Auch im Fall der konkreten Gesundheitsgefährdung durch Asbest ist von einem endgültigen Wertverlust auszugehen (so auch das Urteil des Niedersächsischen FG vom 26. August 1999 14 K 34/96, DATEV, zur Schadensbeseitigung bei asbestkontaminierter Dacheindeckung), da eine infolge einer von ihr ausgehenden Gesundheitsgefährdung sanierungsbedürftige Fassade wertlos ist. Anhaltspunkte dafür, dass die Kläger im Streitfall ein Verschulden am Entstehen der Aufwendungen trifft, sind nicht ersichtlich. Insbesondere ist ihnen nicht vorzuwerfen, dass sie sich im Jahre 1983, also zu einem Zeitpunkt, in dem die Gesundheitsgefährdung durch Asbest noch nicht allgemein bekannt und die Verwendung dieses Materials im Hochbau uneingeschränkt zulässig und üblich war, die Asbestfreiheit der Fassade nicht haben zusichern lassen. An realisierbaren Ersatzansprüchen gegen die Firma X dürfte es schon deshalb fehlen, weil die Errichtung von Bauten mit asbesthaltigen Materialien damals zulässig war. Jedenfalls wären solche kaum mehr durchzusetzen, weil insoweit bereits Verjährung eingetreten sein dürfte, denn die für Mängel an Bauwerken maßgebliche Verjährungsfrist beträgt nach § 638 des Bürgerlichen Gesetzbuchs 5 Jahre ab Abnahme des Werks; nach der ggf. anzuwendenden Verdingungsordnung für Bauleistungen (VOB/B) beträgt sie sogar nur 2 Jahre (vgl. § 13 Nr. 4 VOB/B). Dass der Kläger die Verjährungsfrist hat verstreichen lassen, ist ihm nicht im Sinne eines Verschuldens zuzurechnen, denn angesichts der damals üblichen Verwendung von asbesthaltigen Materialien im Hochbau war es ihm nicht zuzumuten, es insoweit auf einen Prozess ankommen zu lassen.
c)
Im Rahmen der Ermittlung des abzugsfähigen Betrags wird das FG des Weiteren zu beachten haben, dass den Klägern mit der Sanierung zugeflossene Werterhöhungen --hier der auf die Vollwärmedämmung entfallende Anteil der Kosten-- unberücksichtigt bleiben müssen.
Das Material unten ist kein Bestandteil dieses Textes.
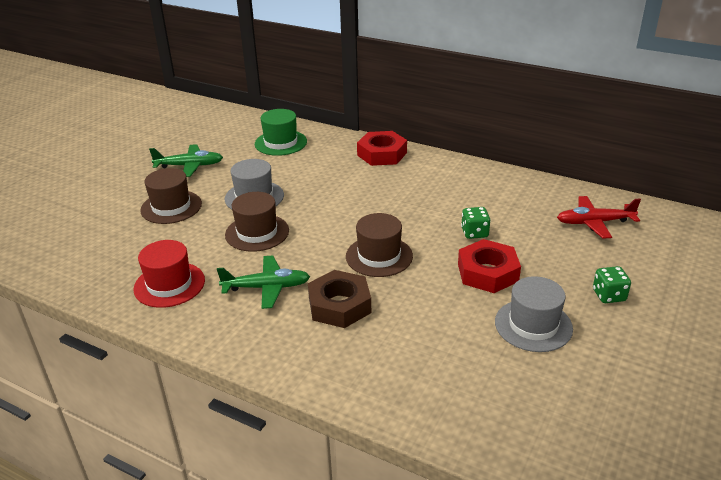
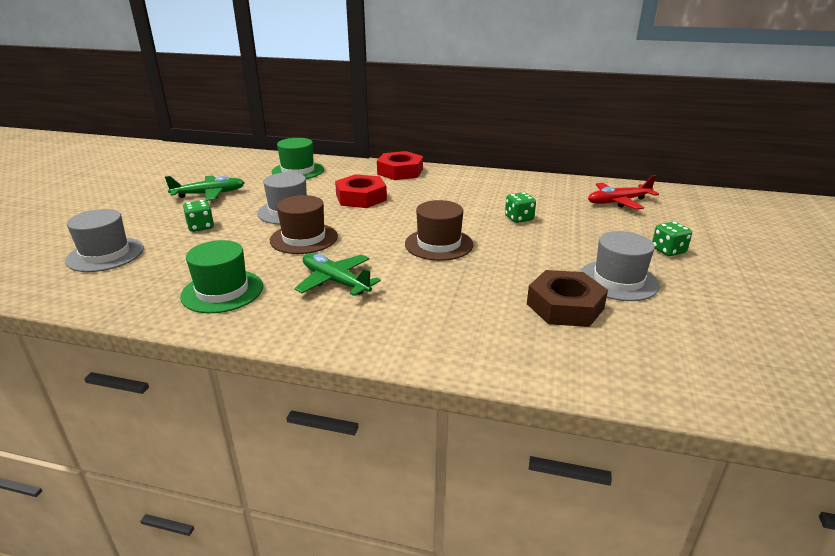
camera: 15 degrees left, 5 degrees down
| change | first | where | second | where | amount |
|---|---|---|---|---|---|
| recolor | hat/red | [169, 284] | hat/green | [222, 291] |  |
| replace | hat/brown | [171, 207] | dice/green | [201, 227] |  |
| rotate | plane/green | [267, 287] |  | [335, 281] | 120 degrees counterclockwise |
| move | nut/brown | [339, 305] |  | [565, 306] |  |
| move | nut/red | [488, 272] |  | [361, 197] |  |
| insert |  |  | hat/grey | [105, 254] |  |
Soweit ferner die Erneuerung der Fassade nicht ohne Werterhöhung vorgenommen werden konnte (neu für alt), muss eine Anrechnung im Wege des Vorteilsausgleichs erfolgen (vgl. BFH-Urteil in BFHE 175, 332, BStBl II 1995, 104). Für die dem FG als Tatsacheninstanz obliegende Ermittlung kann die Berechnungsmethode im Urteil des FG Düsseldorf vom 22. Juli 1999 10 K 3923/96 E (EFG 1999, 1075) Anhaltspunkte bieten, wobei die Nutzungsdauer der Fassade durch das FG im Rahmen seiner Sachaufklärung, ggf. mit Hilfe eines Sachverständigengutachtens, zu bestimmen ist.